Bionique

P as facile la vie de lycée quand on est élève lambda. Victor aimerait bien aborder Patricia, mais jamais elle n’acceptera de lui parler. « Vous ne jouez absolument pas dans la même catégorie » lui répète son pote Gus. Le jeune homme ose finalement se jeter à l’eau et, contrairement à ce qu’il redoutait, la conversation se passe plutôt bien. Puis, patatras, c’est l’accident, Patricia est renversée par un chauffard et est gravement blessée. À son retour à l’école, elle est complètement changée. Physiquement d’abord, avec ses multiples greffes bioniques qui la maintiennent en vie, mais également psychologiquement. Au delà de sa chair, c’est son être profond qui s’est radicalement modifié. Suffisamment pour oublier Victor ?
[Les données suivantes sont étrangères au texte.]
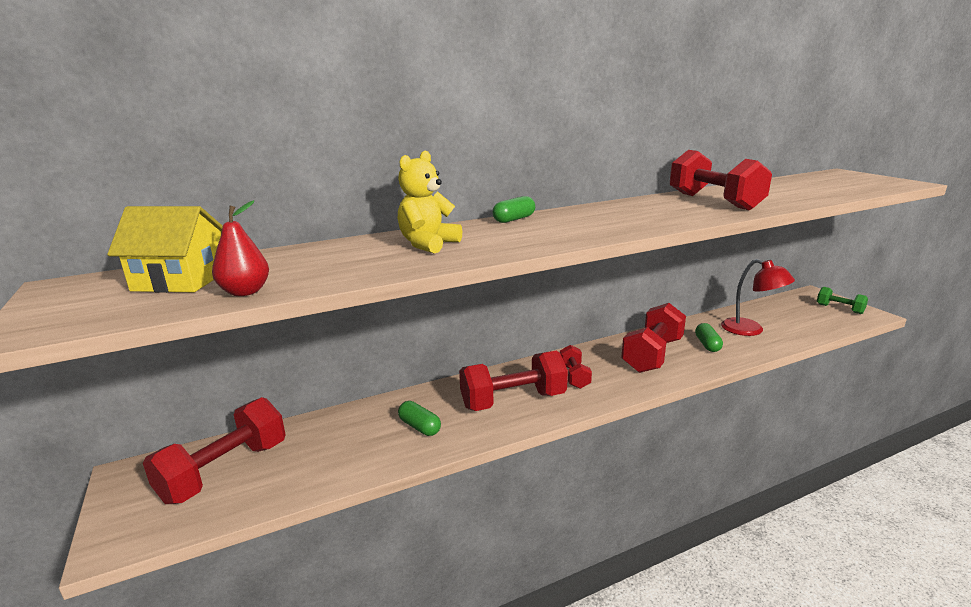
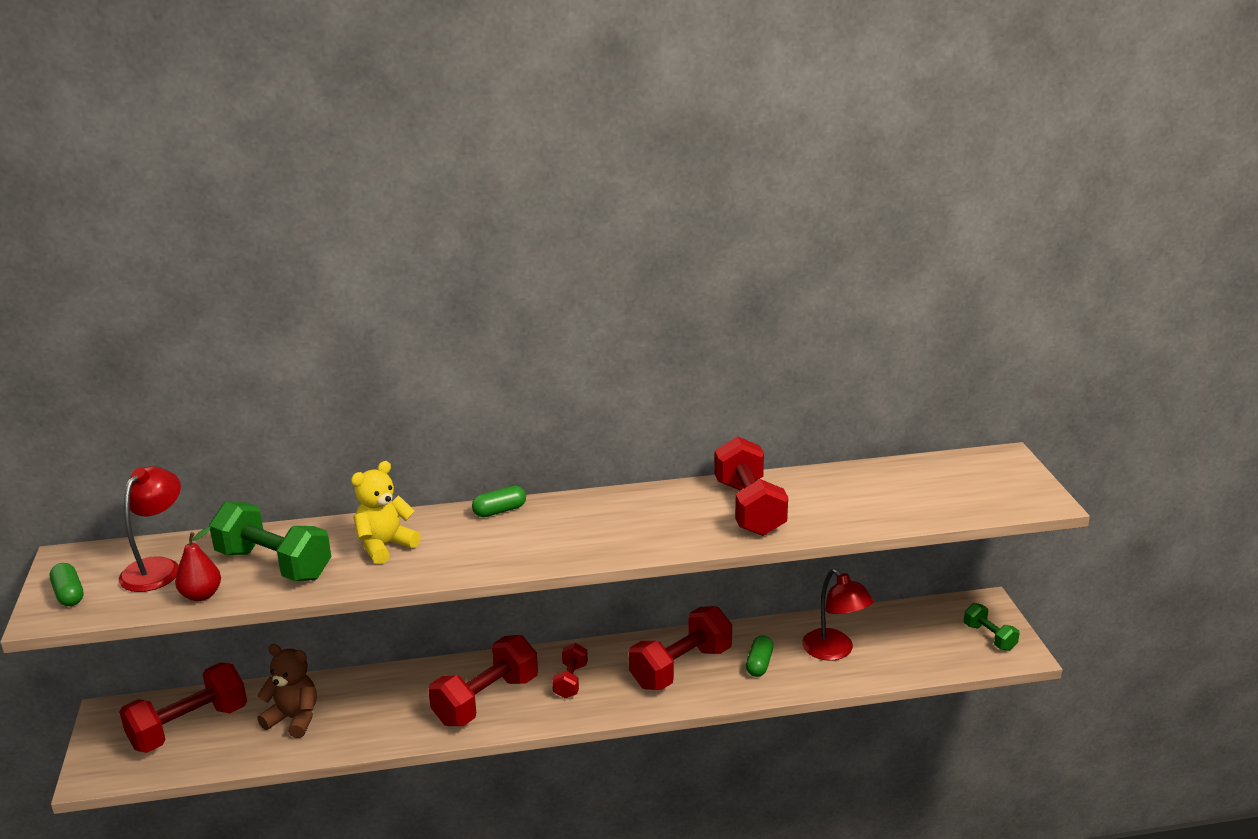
camera: 15 degrees right, 5 degrees up
yellow house [107,206,223,293] -> red lamp [119,466,181,592]
green capsule [398,401,441,436] -> green capsule moved to [50,563,84,606]
red dumbbell [459,351,568,411] -> red dumbbell turned 45 degrees counterclockwise [428,635,538,726]
none -> green dumbbell [209,502,331,581]
none -> brown teddy bear [257,644,316,738]

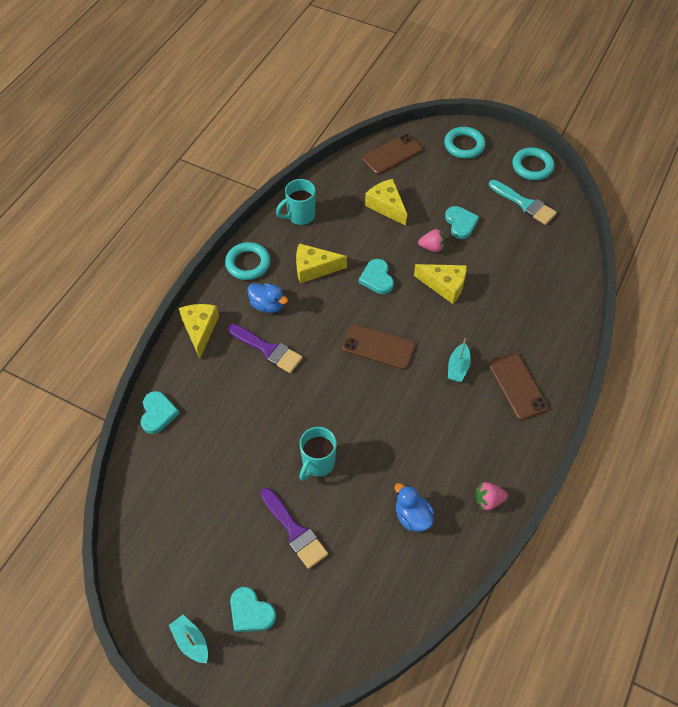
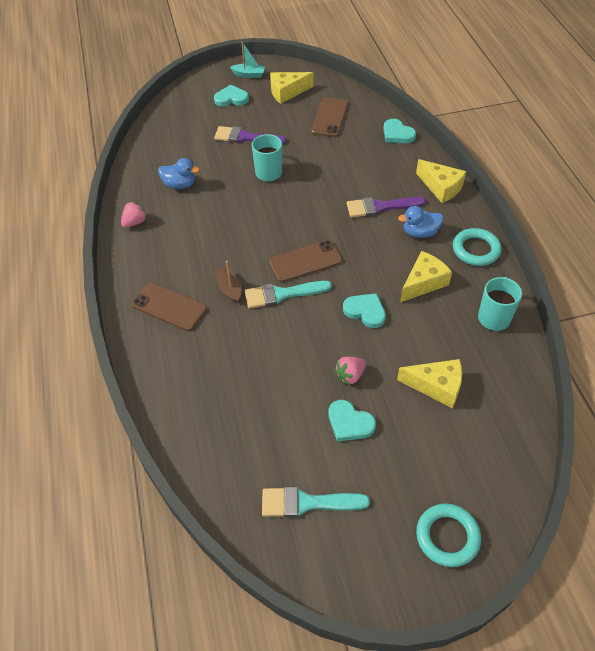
camera: 140 degrees right, 5 degrees down
brown phone [362,134,423,175] -> brown phone moved to [311,97,348,137]
yellow cheese [414,264,467,304] -> yellow cheese moved to [270,72,313,104]
turquoise boat [448,338,471,382] -> brown boat [215,261,241,303]
turquoise ring [512,147,555,180] -> none
none -> turquoise brush [245,281,332,309]

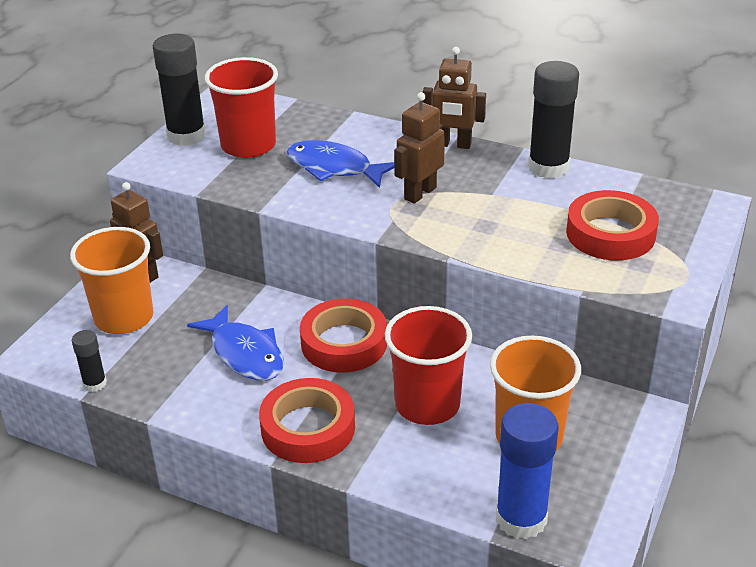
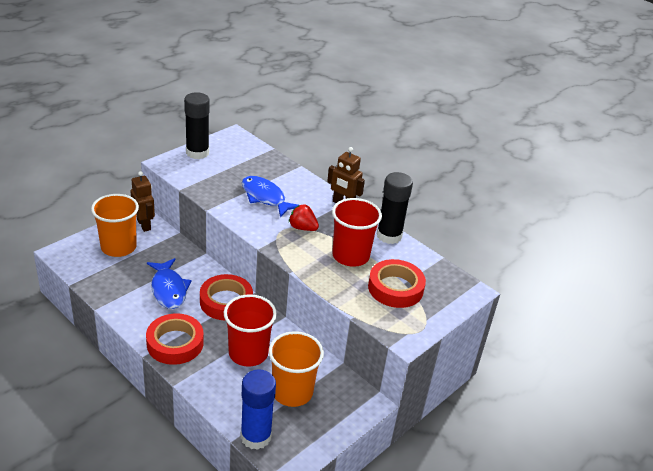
camera: 15 degrees right, 0 degrees up
black glue stick [72,330,107,392] -> none
red cup [204,57,278,158] -> red cup moved to [332,198,382,267]
brown robot [394,92,445,204] -> red strawberry [289,204,319,231]

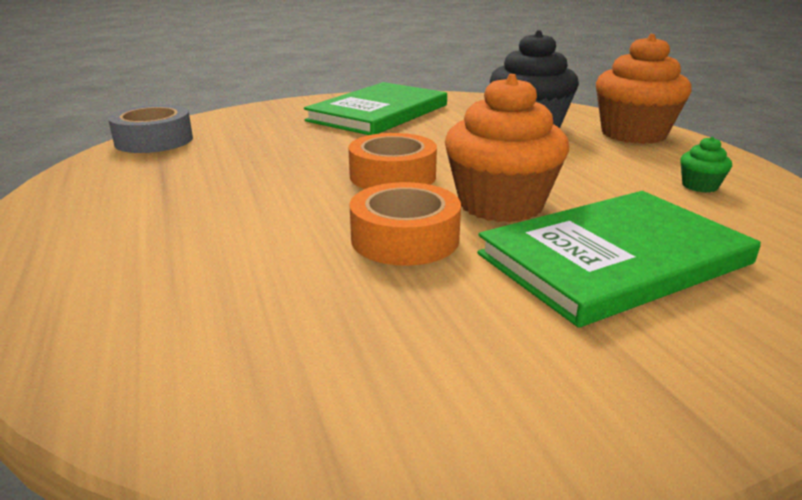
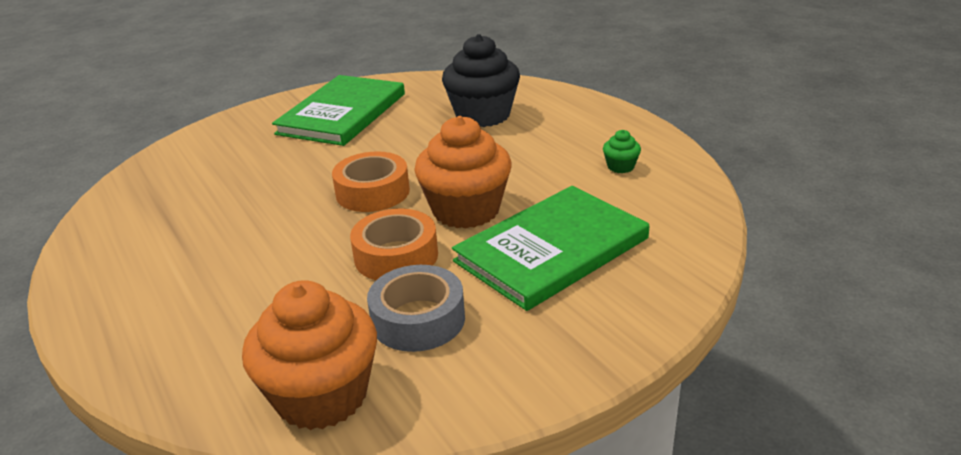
camera: 10 degrees left, 5 degrees up
grey tape [108,105,193,153] -> grey tape moved to [367,265,465,352]
orange cupcake [596,34,692,144] -> orange cupcake moved to [242,280,377,430]

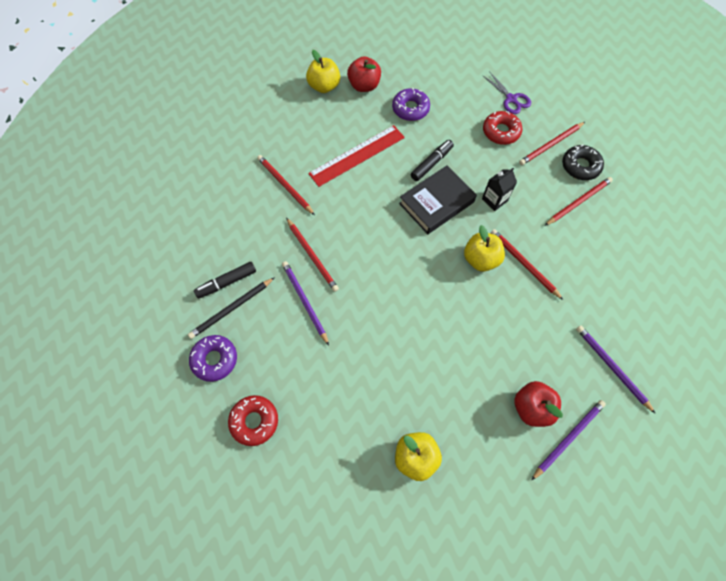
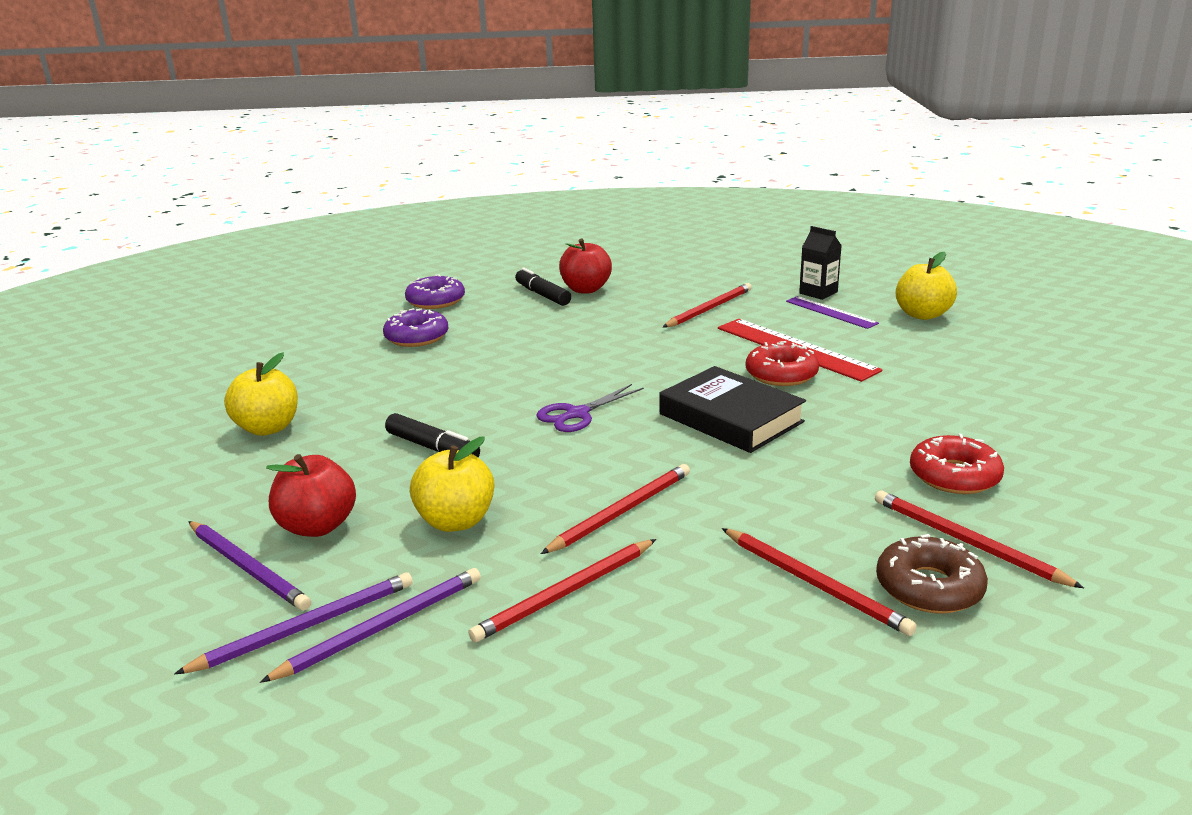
camera: 85 degrees right, 40 degrees down
black pencil [188,277,275,339] -> none
red donut [228,395,278,446] -> red donut moved to [746,341,819,386]
purple pencil [282,261,329,345] -> purple pencil moved to [174,572,413,674]
red pencil [286,218,339,292] -> red pencil moved to [468,539,656,642]
red apple [347,56,381,92] -> red apple moved to [559,238,612,293]
purple donut [392,88,430,121] -> purple donut moved to [383,308,449,347]
black marker [411,140,454,181] -> black marker moved to [385,413,480,457]
yellow apple [464,225,505,272] -> yellow apple moved to [410,437,494,532]
black carton [482,168,517,211] -> black carton moved to [799,226,842,300]
purple scissors [483,71,531,114] -> purple scissors moved to [536,384,644,432]
black donut [562,145,604,180] -> brown donut [876,534,988,614]
none -> purple ruler [786,296,879,329]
Partant de prémices déjà mille fois vus et revus, Koren Shadmi met en scène une réflexion sur l’être et le paraître inattendue et totalement d’actualité. Dans Bionique, l’auteur d’Abaddon « reboote » la bluette adolescente et la propulse dans le XXIe siècle. À la surface, le « geek » se prend des râteaux et se fait ridiculiser par les fiers-à-bras de l’établissement ; ses amis du club informatique essayent évidemment de le raisonner. Obstiné, il sera le dernier à croire à ses chances, alors que le fruit de ses désirs commence à dérailler sévère. Le récit change alors de forme pour se muter en une version hightech de La Fureur de vivre (le célèbre film de 1955 avec James Dean). Déchirée par sa nouvelle nature, ne supportant plus le regard des autres, Patricia part en torche, entraînant malgré lui ce benêt amoureux transi.

Shadmi a l’intelligence de ne pas jouer sur la surenchère permanente. Même s’il y a de la violence, de l’excès, quelques substances prohibées et même un peu de sexe, la narration reste dans les clous d’un quotidien tangible. Autour des tourments des héros, la vie continue. Il faut aller en cours, un parent perd son emploi, un autre travaille trop, etc. Quand au côté technologique, il est parfaitement intégré et permet même quelques réflexions intéressante sur le transhumanisme et ses limites.

Roman du passage à l’âge adulte mâtiné d’anticipation pas si extravagante que ça, Bionique est une lecture prenante jouissant d’un réalisation graphique impeccable.